The world of mobile telecommunications was shocked this morning to discover that former AT&T Mobility CEO Stan Sigman is not the man people thought he was.
Just 12 hours after the event honoring his induction into the Wireless Hall of Fame and his rambling 5-hour acceptance speech, Stan Sigman was revealed to be not a man at all but a piece of performance art.
Speaking to gathered media, San Francisco performance artist Julian Leflaunt said that for the past 40 years, he has been playing the part of “Stan Sigman” as part of a piece entitled “Corporate ‘Leadership’ and The Folly of the American Enterprise”.
“I created everything about Stan,” said Leflaunt. “From his horrible public speaking ability to his post-retirement goatee.”
Working as a Bell stockman the 1960s, Leflaunt says, he became aware of the vapid nature of our vaunted executive class.
“I was determined to show the CEO for what he was: a long-winded oaf concerned with nothing more than achieving personal glory off the back of the worker.
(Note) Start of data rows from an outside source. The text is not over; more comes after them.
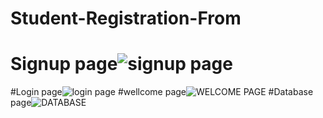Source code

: # Student-Registration-From

# Signup page![signup page](https://user-images.githubusercontent.com/105774951/215335081-3bc0cad8-2c50-42a0-973c-74b5a7bd7576.png)
#Login page![login page](https://user-images.githubusercontent.com/105774951/215335112-0d6ba1d9-332e-4daf-9a37-f4bfabac21e0.png)
#wellcome page![WELCOME PAGE](https://user-images.githubusercontent.com/105774951/215335140-c3e52d52-fd40-42b8-b91f-021f3ff129af.png)
#Database page![DATABASE](https://user-images.githubusercontent.com/105774951/215335190-ea7c8a60-4ecf-43b3-b245-a01666108e64.png)
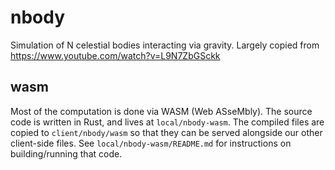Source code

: # nbody

Simulation of N celestial bodies interacting via gravity. Largely copied from
https://www.youtube.com/watch?v=L9N7ZbGSckk

## wasm

Most of the computation is done via WASM (Web ASseMbly). The source code is
written in Rust, and lives at `local/nbody-wasm`. The compiled files are copied
to `client/nbody/wasm` so that they can be served alongside our other
client-side files. See `local/nbody-wasm/README.md` for instructions on
building/running that code.
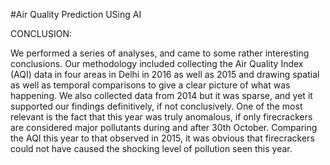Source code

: #Air Quality Prediction USing AI 



CONCLUSION:



We performed a series of analyses, and came to some rather interesting conclusions. Our methodology included collecting the Air Quality Index (AQI) data in four areas in Delhi in 2016 as well as 2015 and drawing spatial as well as temporal comparisons to give a clear picture of what was happening. We also collected data from 2014 but it was sparse, and yet it supported our findings definitively, if not conclusively. One of the most relevant is the fact that this year was truly anomalous, if only firecrackers are considered major pollutants during and after 30th October. Comparing the AQI this year to that observed in 2015, it was obvious that firecrackers could not have caused the shocking level of pollution seen this year. 
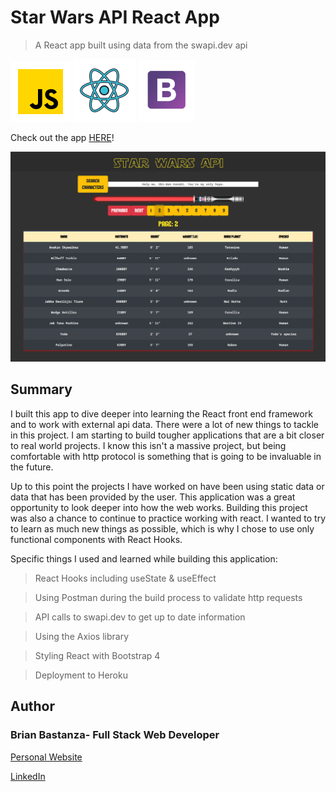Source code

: # Star Wars API React App

> A React app built using data from the swapi.dev api

![js](ReadmeImages/javascript.png) ![html](ReadmeImages/react.png) ![css](ReadmeImages/bootstrap.png)

Check out the app [HERE](https://bb-star-wars-api.herokuapp.com/)!

![Screenshot](ReadmeImages/screenshot.png)

## Summary

I built this app to dive deeper into learning the React front end framework and to work with external api data. There were a lot of new things to tackle in this project. I am starting to build tougher applications that are a bit closer to real world projects. I know this isn't a massive project, but being comfortable with http protocol is something that is going to be invaluable in the future.

Up to this point the projects I have worked on have been using static data or data that has been provided by the user. This application was a great opportunity to look deeper into how the web works. Building this project was also a chance to continue to practice working with react. I wanted to try to learn as much new things as possible, which is why I chose to use only functional components with React Hooks.

Specific things I used and learned while building this application:

> React Hooks including useState & useEffect

> Using Postman during the build process to validate http requests

> API calls to swapi.dev to get up to date information

> Using the Axios library

> Styling React with Bootstrap 4

> Deployment to Heroku

## Author

### Brian Bastanza- Full Stack Web Developer

[Personal Website](www.brianbastanza.com)

[LinkedIn](www.linkedin.com/in/brian-bastanza-9035397b)
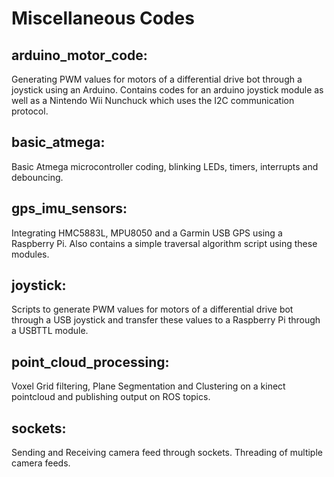 # Miscellaneous Codes

## arduino_motor_code:
   Generating PWM values for motors of a differential drive bot through a joystick using an Arduino. Contains codes for an arduino joystick module as well as a Nintendo Wii Nunchuck which uses the I2C communication protocol.
   
## basic_atmega:
   Basic Atmega microcontroller coding, blinking LEDs, timers, interrupts and debouncing.
   
## gps_imu_sensors:
   Integrating HMC5883L, MPU8050 and a Garmin USB GPS using a Raspberry Pi. Also contains a simple traversal algorithm script using these modules. 
   
## joystick:
   Scripts to generate PWM values for motors of a differential drive bot through a USB joystick and transfer these values to a Raspberry Pi through a USBTTL module.
   
## point_cloud_processing:
   Voxel Grid filtering, Plane Segmentation and Clustering on a kinect pointcloud and publishing output on ROS topics.
   
## sockets:
   Sending and Receiving camera feed through sockets. Threading of multiple camera feeds.

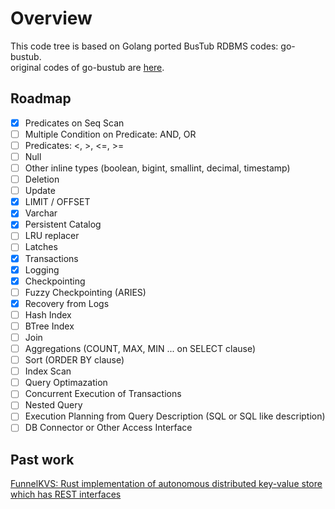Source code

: # Overview
This code tree is based on Golang ported BusTub RDBMS codes: go-bustub.  
original codes of go-bustub are [here](https://github.com/brunocalza/go-bustub).

## Roadmap

- [x] Predicates on Seq Scan
- [ ] Multiple Condition on Predicate: AND, OR
- [ ] Predicates: <, >, <=, >=
- [ ] Null
- [ ] Other inline types (boolean, bigint, smallint, decimal, timestamp)
- [ ] Deletion
- [ ] Update
- [x] LIMIT / OFFSET
- [x] Varchar
- [x] Persistent Catalog
- [ ] LRU replacer
- [ ] Latches
- [x] Transactions
- [x] Logging
- [x] Checkpointing
- [ ] Fuzzy Checkpointing (ARIES)
- [x] Recovery from Logs
- [ ] Hash Index
- [ ] BTree Index
- [ ] Join
- [ ] Aggregations (COUNT, MAX, MIN ... on SELECT clause)
- [ ] Sort (ORDER BY clause) 
- [ ] Index Scan
- [ ] Query Optimazation
- [ ] Concurrent Execution of Transactions
- [ ] Nested Query
- [ ] Execution Planning from Query Description (SQL or SQL like description)
- [ ] DB Connector or Other Access Interface

## Past work
[FunnelKVS: Rust implementation of autonomous distributed key-value store which has REST interfaces](https://github.com/ryogrid/rust_dkvs)
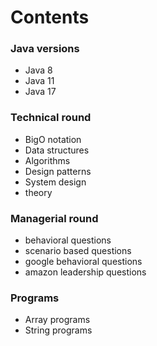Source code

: # Contents

### Java versions
- Java 8
- Java 11
- Java 17

### Technical round
- BigO notation
- Data structures
- Algorithms
- Design patterns 
- System design
- theory

### Managerial round
- behavioral questions
- scenario based questions
- google behavioral questions
- amazon leadership questions

### Programs
- Array programs
- String programs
These emperors of our economy have no clothes, I thought, and I set out to devote my life to showing them to the rest of the world as I saw them.”
Cleverly manipulating the bureaucracy at Bell, Leflaunt recast himself as “Stan Sigman”, the name being a play on “standard signal man”, which the artist says represented the conformity enforced by corporate America on the proletariat.
So his life’s work began. But then, Leflaunt said, something strange happened.
“As much as I wanted to hate him, I grew to love Stan,” he said. “My feelings for him as a rising CEO did not change — I still believed him to be the most useless of cogs in the capitalist machine — but as a person I found him to be sympathetic and even tragic. His love of golf for its moments of platonic camaraderie and closeness with other men, a closeness he always craved from his father but never got. His passion for quarter horses, driven by his recurring childish fantasies of being a cowboy on the frontier of the late 1800s. The more I rounded out his character, the sadder he became to me.”
Leflaunt admits that the piece got out of hand.
“I really had no intentions of carrying it on for more than 40 years,” Leflaunt said. “But I couldn’t stop. I needed to see how it ended! And then the iPhone deal just fell into my lap.”
Leflaunt was concerned the deal was almost his undoing.
“I was frightened that I had overplayed my hand at Macworld Expo in 2007,” Leflaunt said. “I wanted to deliver a truly dreadful speech, I felt that was important to the piece, but when I shook Steve Jobs’ hand after I was done, I thought I saw him give me a look. I flew home in a cold sweat.”
For his part, Jobs says he was completely unaware that the man he had worked with on the most significant product release of the decade was an utter fabrication.
“I had no idea,” said a disbelieving Steve Jobs. “I mean, one time he was chuckling in the middle of a meeting for no discernible reason, but… wow. Incredible. My hat’s off to him.
“Anyway, this totally voids our exclusivity deal with AT&T so… Verizon iPhone in January.”
Asked what he will work on next, Leflaunt says he plans on taking his first vacation in 40 years, claiming the others were in character so they don’t count. Then he plans to devote time to cat memes on the Internet.
“That’s where all the cutting-edge work is being done nowadays,” he said.